I sat on it for too long and now the liquid yeast that I had (White Labs WLP013) is past the BB date and I don't think the the starter took. I went to my LBS and all the yeast they had was the dry yeast Munich Danstar wheat beer yeast. I'm very new at brewing, but from what I can tell I have 3 options:

1. Try and pitch the starter that from the liquid yeast that I have, if it doesn't take, try the dry yeast.
2. Pitch both the liquid and dry yeast at the same time
3. Drive a really long distance in the next few minutes to the next available LHBS to get the right yeast
4. Pitch just the dry yeast.

Any experts have an opinion on the right approach? Appreciate the advice.
 
I have a partial mash kit for a wheat stout from Austin HomeBrew.

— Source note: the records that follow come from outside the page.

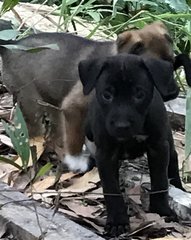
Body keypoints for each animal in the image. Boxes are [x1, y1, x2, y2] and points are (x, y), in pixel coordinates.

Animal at [78, 54, 184, 236]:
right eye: (107, 95)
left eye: (139, 94)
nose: (122, 125)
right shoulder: (106, 154)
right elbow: (111, 188)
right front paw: (117, 221)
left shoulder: (158, 148)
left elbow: (160, 181)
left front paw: (161, 211)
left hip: (167, 138)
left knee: (173, 157)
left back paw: (178, 184)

http://www.austinhomebrew.com/Beer/Stouts/AHS-Wheat-Stout-13E.html#.VM0jbP54qAw

I sat on it for too long and now the liquid yeast that I had (White Labs WLP013) is past the BB date and I don't think the the starter took. I went to my LBS and all the yeast they had was the dry yeast Munich Danstar wheat beer yeast. I'm very new at brewing, but from what I can tell I have 3 options:

1. Try and pitch the starter that from the liquid yeast that I have, if it doesn't take, try the dry yeast.
2. Pitch both the liquid and dry yeast at the same time
3. Drive a really long distance in the next few minutes to the next available LHBS to get the right yeast
4. Pitch just the dry yeast.

Any experts have an opinion on the right approach? Appreciate the advice.

If it were me, I'd rehydrate and pitch the dry yeast. Google how to do that and do it carefully and you should be golden.
 
Well, either yeast will work. They'll just make dramatically different beers.

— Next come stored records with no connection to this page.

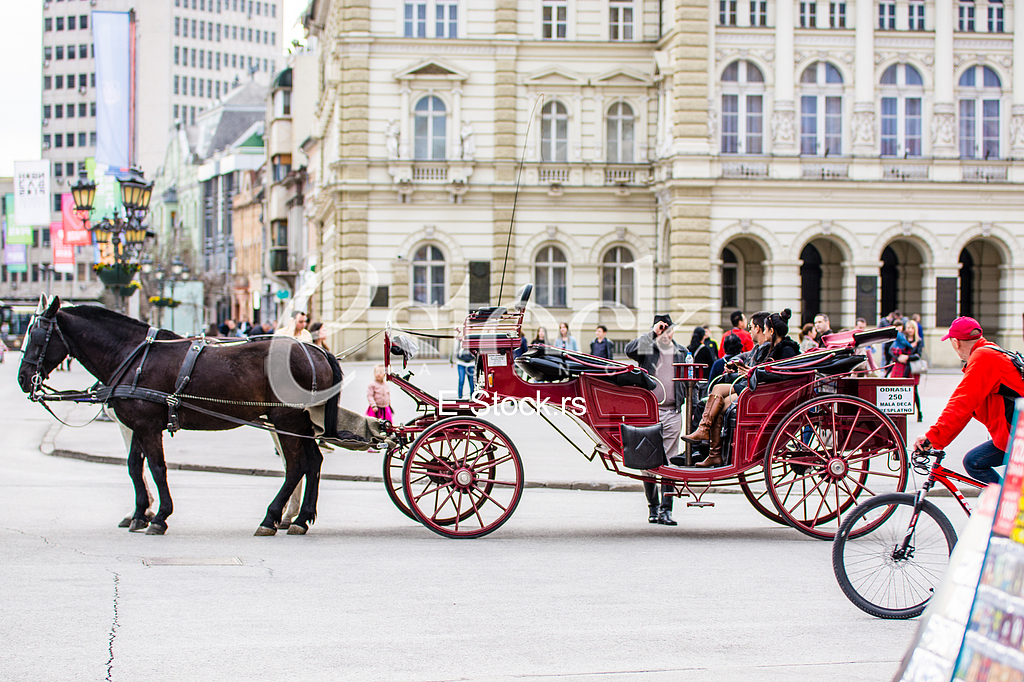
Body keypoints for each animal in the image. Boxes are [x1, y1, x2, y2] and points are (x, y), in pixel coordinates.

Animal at [17, 296, 344, 536]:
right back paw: (300, 518)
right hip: (301, 422)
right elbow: (135, 466)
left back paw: (271, 517)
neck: (136, 357)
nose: (22, 378)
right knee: (313, 462)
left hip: (286, 419)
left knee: (296, 467)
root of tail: (316, 351)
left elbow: (157, 468)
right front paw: (139, 513)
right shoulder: (137, 425)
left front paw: (159, 516)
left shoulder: (148, 426)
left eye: (37, 335)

As far as your starter, did you get a color change in the starter wort? From wort-ish color to that milky tan yeasty color? If you did, you're probably ok. However, if the yeast was past the best by, unless this was a big starter on a stir plate, it's probably not enough yeast even if the starter did its job perfectly.

There's probably no point in pitching both. The two characters really aren't comparable and I don't see that ending well. If you're not going to go get new yeast, then pitch the dry. Definitely rehydrate it first.
 
Did you keep the yeast refrigerated? What was the SG of the starter you made? I've revived year old yeast that was stored at 35F. I've had older yeast that took as long as 4 1/2 days to start, and it finished just fine.
 
Unless your liquid yeast was exposed to temperatures in the region of 150 F, it will still be viable. I keep liquid yeast for 2+ years in the fridge and it wakes up just fine.

The viability will be lower than fresh, and you might not see much in a starter. Is there more sediment (yeast) on the bottom of the starter than you would expect in the original pack? If so, the starter worked.

I'd put the starter in the fridge overnight, decant off most of the liquid in the morning, and make another starter. It should go just fine.